Sagebrush Wonderland

As I crested the hill on I-84, the little valley opened up before me. The dry, flat land was pockmarked by sagebrush and ringed by low mountains that looked blue on the horizon. Cattle grazed the prickly greens that edged the conquered fields of soybeans and sugar beets. And that fine Idaho wind left every tree leaning, branches forced in a salute to the east. My mother came here as a bride at 21, a California girl used to sand clutching her flat belly. They settled on a little farm where she learned how to irrigate, drive a tractor, and chase stray bulls from the garden on a Sunday afternoon in her heels. She birthed six babies through sixteen years on that dusty acreage west of town. All because one Saturday afternoon while watching a football game and drinking root beers, a dark-haired, earnest cowboy named Ralph held her hand and she never wanted him to let go.

Rewriting History

In one year four of my friends have sprouted new breasts. Not grown them like Chia plants that you water and nurse along in a terra cotta pot in your kitchen window, but actually had them implanted in a surgery that takes about two hours and costs four thousand dollars. It was like they caught the flu bug and passed it around, only this was a very expensive illness and it came with general anesthesia.

Shelly was the first to break the silence by openly admitting her wish and squirreling away the money to pay for it. She showed the others her new results two days after surgery.

Jill did it next, indecisive to the day of surgery and scared out of her wits. Her mother thinks it’s the ultimate display of vanity, which is the great sin in her book. Jill will never tell.

Lynn I actually picked up from the clinic and helped her climb woozily into my car. I spent the next two days cleaning her house and playing with her kids and stopped her twice from dropping to the floor in a dead faint when she too cheerily asserted she could get to the bathroom by herself.

- What to work on
Please reproduce the two essay excerpts above in full, word for word.

- Entries provided
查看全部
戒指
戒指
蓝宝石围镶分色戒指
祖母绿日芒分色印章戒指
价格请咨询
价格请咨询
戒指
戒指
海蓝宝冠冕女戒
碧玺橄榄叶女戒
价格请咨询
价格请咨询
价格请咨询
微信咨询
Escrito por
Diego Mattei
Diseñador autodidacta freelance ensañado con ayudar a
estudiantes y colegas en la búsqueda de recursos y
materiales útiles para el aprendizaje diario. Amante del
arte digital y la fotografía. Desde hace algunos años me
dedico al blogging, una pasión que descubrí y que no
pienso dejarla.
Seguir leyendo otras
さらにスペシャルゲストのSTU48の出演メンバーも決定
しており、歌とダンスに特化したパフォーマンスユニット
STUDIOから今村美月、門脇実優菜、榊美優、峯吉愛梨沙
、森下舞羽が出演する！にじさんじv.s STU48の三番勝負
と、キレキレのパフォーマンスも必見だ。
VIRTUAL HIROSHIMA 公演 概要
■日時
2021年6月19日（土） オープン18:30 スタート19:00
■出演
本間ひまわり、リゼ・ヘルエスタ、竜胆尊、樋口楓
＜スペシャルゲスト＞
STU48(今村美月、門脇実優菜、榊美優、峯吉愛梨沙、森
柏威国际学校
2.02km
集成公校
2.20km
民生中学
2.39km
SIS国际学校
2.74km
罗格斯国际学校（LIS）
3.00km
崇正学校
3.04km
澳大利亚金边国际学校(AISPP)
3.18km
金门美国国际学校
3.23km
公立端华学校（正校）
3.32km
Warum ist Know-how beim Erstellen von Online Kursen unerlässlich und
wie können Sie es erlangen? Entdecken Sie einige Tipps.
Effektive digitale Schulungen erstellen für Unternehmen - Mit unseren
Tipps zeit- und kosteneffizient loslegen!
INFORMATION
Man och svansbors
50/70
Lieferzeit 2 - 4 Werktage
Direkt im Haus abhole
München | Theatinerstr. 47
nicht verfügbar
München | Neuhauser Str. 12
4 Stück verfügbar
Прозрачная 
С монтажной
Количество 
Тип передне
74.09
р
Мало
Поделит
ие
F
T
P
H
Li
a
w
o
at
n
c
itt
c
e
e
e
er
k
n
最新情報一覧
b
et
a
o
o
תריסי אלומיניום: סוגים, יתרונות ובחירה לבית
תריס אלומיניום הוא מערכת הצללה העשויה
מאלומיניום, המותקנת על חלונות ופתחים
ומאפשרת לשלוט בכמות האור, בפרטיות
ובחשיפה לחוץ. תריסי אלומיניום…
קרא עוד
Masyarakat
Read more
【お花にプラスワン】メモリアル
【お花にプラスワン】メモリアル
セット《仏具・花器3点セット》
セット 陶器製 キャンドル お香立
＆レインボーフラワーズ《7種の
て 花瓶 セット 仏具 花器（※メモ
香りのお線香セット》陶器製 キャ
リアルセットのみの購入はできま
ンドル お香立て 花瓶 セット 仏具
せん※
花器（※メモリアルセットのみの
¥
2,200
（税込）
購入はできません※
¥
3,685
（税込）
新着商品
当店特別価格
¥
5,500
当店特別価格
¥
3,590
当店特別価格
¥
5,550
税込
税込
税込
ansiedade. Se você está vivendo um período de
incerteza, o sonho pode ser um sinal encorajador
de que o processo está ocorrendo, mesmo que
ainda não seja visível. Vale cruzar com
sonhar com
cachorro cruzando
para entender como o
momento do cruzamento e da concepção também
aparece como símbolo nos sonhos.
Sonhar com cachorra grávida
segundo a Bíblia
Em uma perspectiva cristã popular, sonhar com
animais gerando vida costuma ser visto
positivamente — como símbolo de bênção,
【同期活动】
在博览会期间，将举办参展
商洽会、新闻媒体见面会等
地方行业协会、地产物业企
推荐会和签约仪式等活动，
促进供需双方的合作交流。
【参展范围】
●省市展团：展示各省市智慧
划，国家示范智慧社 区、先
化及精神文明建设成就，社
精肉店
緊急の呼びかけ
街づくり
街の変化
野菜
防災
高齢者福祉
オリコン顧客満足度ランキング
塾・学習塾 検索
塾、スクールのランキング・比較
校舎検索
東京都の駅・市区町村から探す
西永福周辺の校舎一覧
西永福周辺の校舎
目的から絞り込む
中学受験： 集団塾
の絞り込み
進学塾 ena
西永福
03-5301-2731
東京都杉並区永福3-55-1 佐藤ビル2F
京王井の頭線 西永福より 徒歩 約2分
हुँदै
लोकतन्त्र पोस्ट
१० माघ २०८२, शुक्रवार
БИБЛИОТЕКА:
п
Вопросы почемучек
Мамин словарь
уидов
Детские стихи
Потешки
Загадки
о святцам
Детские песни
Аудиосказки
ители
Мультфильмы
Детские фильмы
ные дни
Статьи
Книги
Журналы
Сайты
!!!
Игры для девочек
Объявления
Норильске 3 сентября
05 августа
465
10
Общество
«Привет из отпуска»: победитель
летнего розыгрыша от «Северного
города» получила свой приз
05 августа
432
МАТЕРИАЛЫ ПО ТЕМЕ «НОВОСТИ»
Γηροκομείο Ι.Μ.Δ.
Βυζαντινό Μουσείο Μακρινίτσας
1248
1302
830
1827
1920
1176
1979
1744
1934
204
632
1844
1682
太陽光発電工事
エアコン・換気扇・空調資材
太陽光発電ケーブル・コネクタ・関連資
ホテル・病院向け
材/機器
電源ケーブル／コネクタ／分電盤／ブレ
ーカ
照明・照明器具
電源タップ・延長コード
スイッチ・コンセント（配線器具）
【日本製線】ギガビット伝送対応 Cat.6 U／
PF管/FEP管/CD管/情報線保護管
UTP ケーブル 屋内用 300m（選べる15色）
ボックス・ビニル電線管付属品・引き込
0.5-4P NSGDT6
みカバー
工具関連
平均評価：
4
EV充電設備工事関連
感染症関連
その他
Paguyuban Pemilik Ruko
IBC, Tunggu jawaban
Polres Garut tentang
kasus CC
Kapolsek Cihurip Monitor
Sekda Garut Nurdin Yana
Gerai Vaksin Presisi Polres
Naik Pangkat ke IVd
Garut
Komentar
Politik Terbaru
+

- Result of this task
Sagebrush Wonderland

As I crested the hill on I-84, the little valley opened up before me. The dry, flat land was pockmarked by sagebrush and ringed by low mountains that looked blue on the horizon. Cattle grazed the prickly greens that edged the conquered fields of soybeans and sugar beets. And that fine Idaho wind left every tree leaning, branches forced in a salute to the east. My mother came here as a bride at 21, a California girl used to sand clutching her flat belly. They settled on a little farm where she learned how to irrigate, drive a tractor, and chase stray bulls from the garden on a Sunday afternoon in her heels. She birthed six babies through sixteen years on that dusty acreage west of town. All because one Saturday afternoon while watching a football game and drinking root beers, a dark-haired, earnest cowboy named Ralph held her hand and she never wanted him to let go.

Rewriting History

In one year four of my friends have sprouted new breasts. Not grown them like Chia plants that you water and nurse along in a terra cotta pot in your kitchen window, but actually had them implanted in a surgery that takes about two hours and costs four thousand dollars. It was like they caught the flu bug and passed it around, only this was a very expensive illness and it came with general anesthesia.

Shelly was the first to break the silence by openly admitting her wish and squirreling away the money to pay for it. She showed the others her new results two days after surgery.

Jill did it next, indecisive to the day of surgery and scared out of her wits. Her mother thinks it’s the ultimate display of vanity, which is the great sin in her book. Jill will never tell.

Lynn I actually picked up from the clinic and helped her climb woozily into my car. I spent the next two days cleaning her house and playing with her kids and stopped her twice from dropping to the floor in a dead faint when she too cheerily asserted she could get to the bathroom by herself.